Garth Greenwell’s 2016 debut novel, What Belongs to You, which was on the long list for the National Book Award, is a story of love, lust, and loss, centered on an unnamed narrator, a gay American teacher in Bulgaria. Cleanness, Greenwell’s follow-up novel, published last month by Farrar, Straus and Giroux, is narrated by that same teacher in Bulgaria, still unnamed, as he embarks on a love affair with R, an exchange student from Portugal, and deals with its eventual collapse.
The book has a pleasing symmetry: it’s divided into three parts, each with three chapters. Parts one and three detail the aftermath of the narrator’s affair with R. (None of the characters is named. Each is represented only by an initial.) Part two is about the affair itself. The individual chapters are not sequenced in a linear fashion — some of the chapters, in fact, have previously appeared in The New Yorker — but taken as a whole, they offer a satisfying understanding of the narrative that is greater than the sum of its parts.
In part one, in the first chapter, the narrator meets with a troubled student who comes out to him, seeking comfort and advice on how to navigate his sexuality in conservative Bulgaria. The narrator asks the student what he wants his life to be, a question with which the narrator himself is grappling. In the second chapter, the narrator hooks up with a man for sex. It’s a graphic scene, in which the narrator wants to be dominated. In the last chapter, the narrator finds himself in the middle of an anti-government protest, which he observes but does not take part in.
In part three, in the first chapter, the narrator spends time with Bulgarian writers in an unnamed seaside town. He has taken a break from R, but his thoughts, which he can’t repress, keep returning to him. The next chapter contains another graphic scene, in which the narrator has very rough sex with a young man he meets online. This time, instead of being submissive, he takes total control. In the last chapter, the narrator goes with former students for a revealing night out on the eve of his leaving Bulgaria.

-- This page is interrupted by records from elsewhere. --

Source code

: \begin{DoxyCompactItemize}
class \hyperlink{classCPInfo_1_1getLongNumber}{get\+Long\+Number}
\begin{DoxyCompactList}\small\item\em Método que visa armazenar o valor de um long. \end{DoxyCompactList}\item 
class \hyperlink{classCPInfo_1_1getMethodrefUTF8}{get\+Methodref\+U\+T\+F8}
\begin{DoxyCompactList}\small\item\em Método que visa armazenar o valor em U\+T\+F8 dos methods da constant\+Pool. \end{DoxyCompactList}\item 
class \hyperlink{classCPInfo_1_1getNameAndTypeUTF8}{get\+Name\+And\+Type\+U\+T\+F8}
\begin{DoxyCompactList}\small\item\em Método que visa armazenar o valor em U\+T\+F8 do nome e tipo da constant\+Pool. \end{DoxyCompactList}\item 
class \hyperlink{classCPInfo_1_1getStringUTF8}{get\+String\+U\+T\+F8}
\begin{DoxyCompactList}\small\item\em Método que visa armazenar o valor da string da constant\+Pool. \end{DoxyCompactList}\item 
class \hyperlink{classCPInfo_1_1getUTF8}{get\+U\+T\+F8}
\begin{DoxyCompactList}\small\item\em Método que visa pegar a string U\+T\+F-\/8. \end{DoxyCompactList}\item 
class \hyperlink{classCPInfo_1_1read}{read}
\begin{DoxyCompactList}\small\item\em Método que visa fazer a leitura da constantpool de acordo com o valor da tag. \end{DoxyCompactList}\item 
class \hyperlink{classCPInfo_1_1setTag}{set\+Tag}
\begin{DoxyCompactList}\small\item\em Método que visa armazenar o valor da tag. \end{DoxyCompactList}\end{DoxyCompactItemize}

The second, middle part of the book is taken up with the affair with R. The young exchange student is restless and somewhat aimless, but the affair gives the narrator someone to focus on and fulfills his need for love. “Sex had never been joyful for me before,” the narrator says, “or almost never, it had always been fraught with shame and anxiety and fear, all of which vanished at the sight of his smile, simply vanished, it poured a kind of cleanness over everything we did.”
One of the most beautiful and moving parts of the book occurs in the chapter “Frog King.” In it, the narrator comes to realize that he is truly loved, and Greenwell, in his writing, conveys a palpable sense of unconstrained emotion and passion in this breakthrough: “I love you, I whispered again and again to him. You are the most beautiful, the most beautiful boy. You are, he whispered to me, you are, you are.”
To the narrator, the love affair is clean and pure, in sharp contrast with his past sexual encounters, which he sees as toxic. This theme runs throughout. He and R stay together for two years, even long-distance, after R leaves Bulgaria. But the lack of proximity eventually frays the bond. The transformative nature of the affair and its bittersweet dénouement are persuasively told through the narrator’s perspective.
Of the graphic bondage-and-domination sex scenes in chapters two and eight, Greenwell, in an interview with Farrar, Straus publisher Mitzi Angel, said, “I had the goal of writing a scene that was, at once, 100 percent pornographic and 100 percent high art.” The passages effectively portray the growth of the narrator and the inner workings of desire — even how it can be lethal in nature, what Greenwell described to Angel as “the obliteration of the self.”
These chapters may be polarizing. They are shocking, not only for their graphic sexual content but also for the narrator’s observations and awareness in being submissive in the first scene and dominating in the second.
In Cleanness, Greenwell has fleshed out characters who long for pain and humiliation but also love. The writing is dense, and the narrative sometimes frustrating in its inscrutability. But it offers readers a thought-provoking and compelling journey, one that reaches for real wisdom.